The old, old story: Effective graphics for conveying information vs. effective graphics for grabbing your attention

Posted on March 21, 2010 8:21 AM by Andrew

One thing that I remember from reading Bill James every year in the mid-80’s was that certain topics came up over and over, issues that would never really be resolved but appeared in all sorts of different situations. (For Bill James, these topics included the so-called Pesky/Stuart comparison of players who had different areas of strength, the eternal question (associated with Whitey Herzog) of the value of foot speed on offense and defense, and the mystery of exactly what it is that good managers do.)

Similarly, on this blog–or, more generally, in my experiences as a statistician–certain unresolvable issues come up now and again.

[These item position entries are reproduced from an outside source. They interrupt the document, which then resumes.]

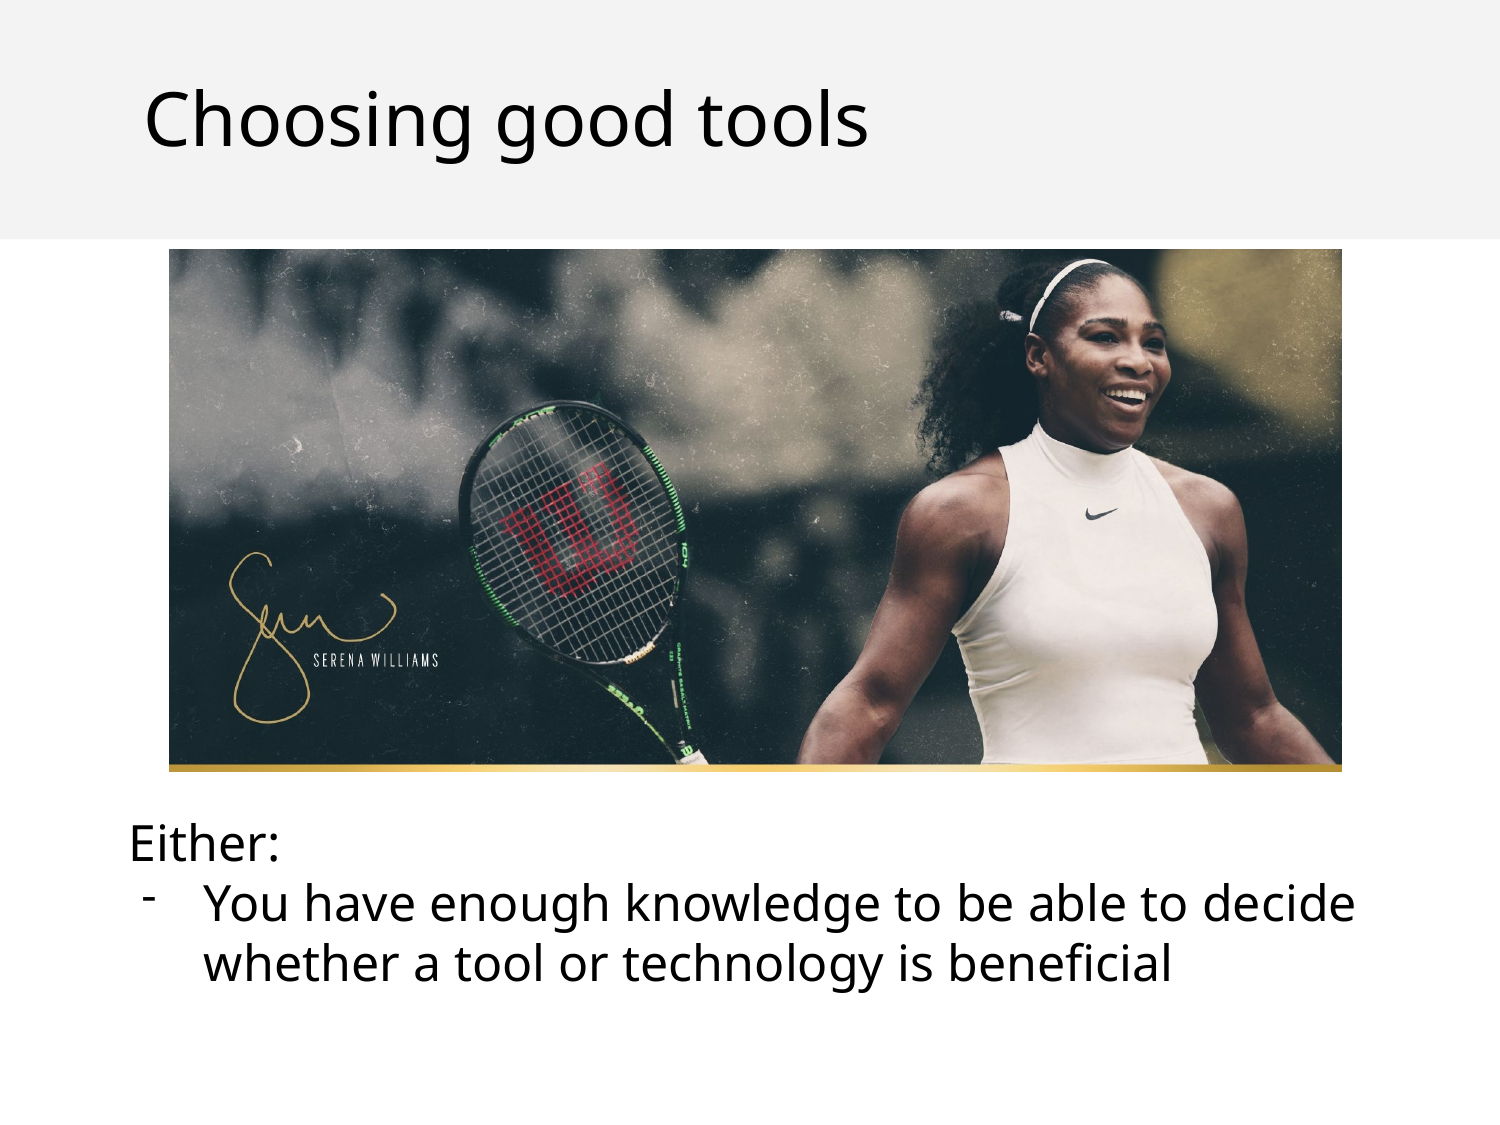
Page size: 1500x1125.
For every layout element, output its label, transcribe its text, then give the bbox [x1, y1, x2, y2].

text_box Either: You have enough knowledge to be able to decide whether a tool or technology is beneficial [113, 796, 1397, 1113]
title Choosing good tools [128, 56, 940, 183]
picture [169, 249, 1342, 772]
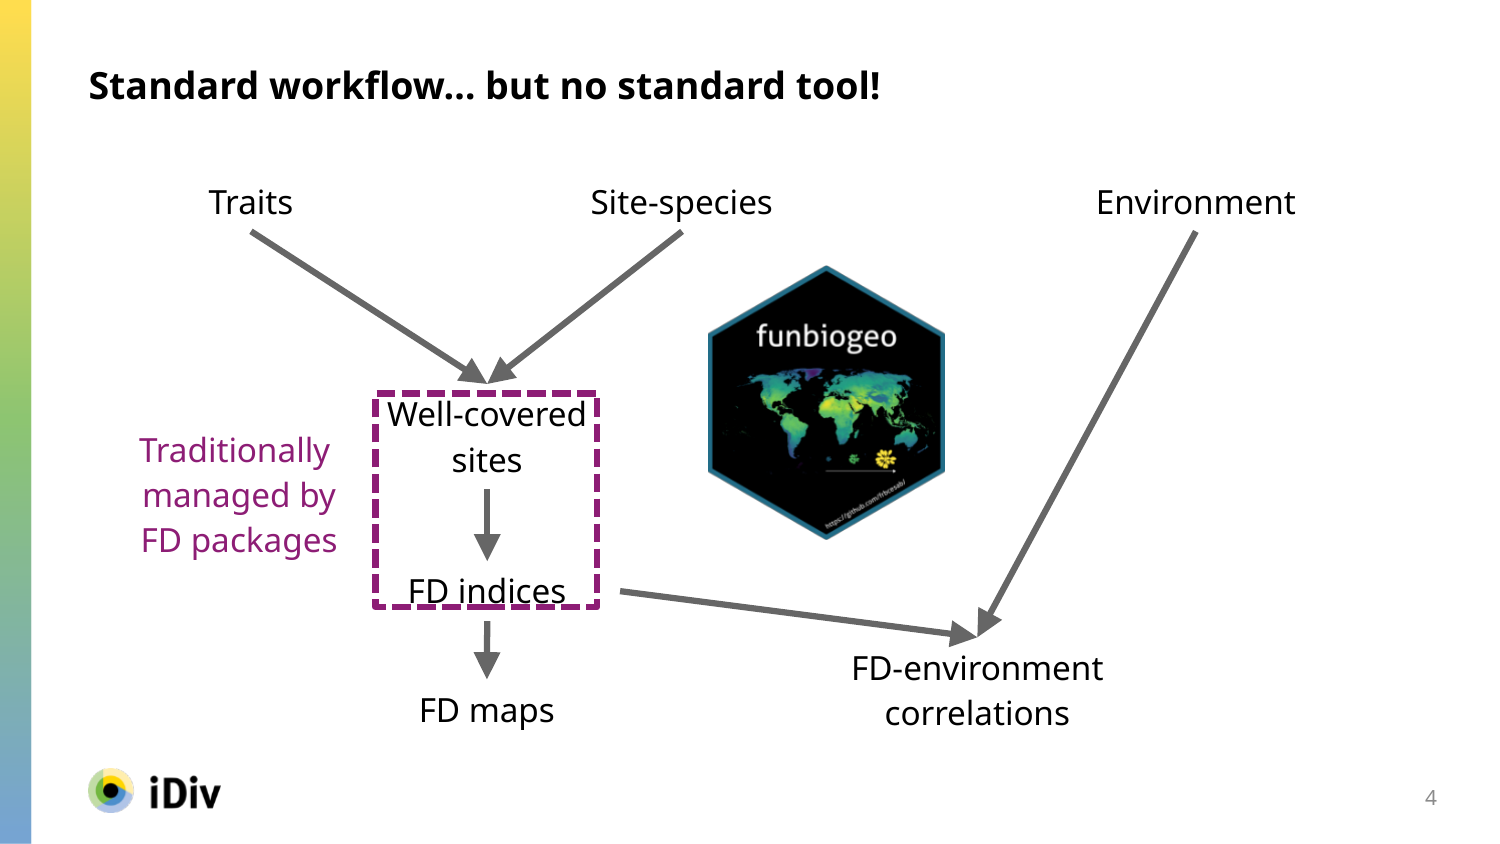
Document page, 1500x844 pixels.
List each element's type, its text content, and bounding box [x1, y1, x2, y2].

text_box FD maps [354, 679, 620, 735]
text_box FD indices [354, 561, 621, 617]
picture [0, 0, 1500, 844]
text_box Traits [118, 171, 384, 227]
text_box Traditionally managed by FD packages [106, 419, 373, 567]
list Standard workflow… but no standard tool! [88, 61, 1437, 157]
text_box Well-covered sites [354, 383, 621, 480]
text_box FD-environment correlations [826, 637, 1128, 734]
slide_number 7 [1240, 767, 1437, 813]
text_box Site-species [549, 171, 815, 227]
text_box Environment [1062, 171, 1329, 227]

I’m not thinking here of things that I know and enjoy explaining to others (the secret weapon, Mister P, graphs instead of tables, and the like) or even points of persistent confusion that I keep feeling the need to clean up (No, Bayesian model checking does not “use the data twice”; No, Bayesian data analysis is not particularly “subjective”; Yes, statistical graphics can be particularly effective when done in the context of a fitted model; etc.). Rather, I’m thinking about certain tradeoffs that may well be inevitable and inherent in the statistical enterprise.

Which brings me to this week’s example.

At the sister blog, Erik Voeten posted a graph from Adam Bonica summarizing campaign contributions from several different categories of people:

This graph has been all over the web in the last few days–people loooove it–but from my perspective, it has some obvious, obvious flaws. As I suggested in a comment to Erik’s blog:

A simple dotplot (with occupations listed in order of their average “conservatism” of contributions, however this is measured) would be much better–at least for conveying the information. Better still might be a scatterplot of avg $ contributed vs. avg ideology.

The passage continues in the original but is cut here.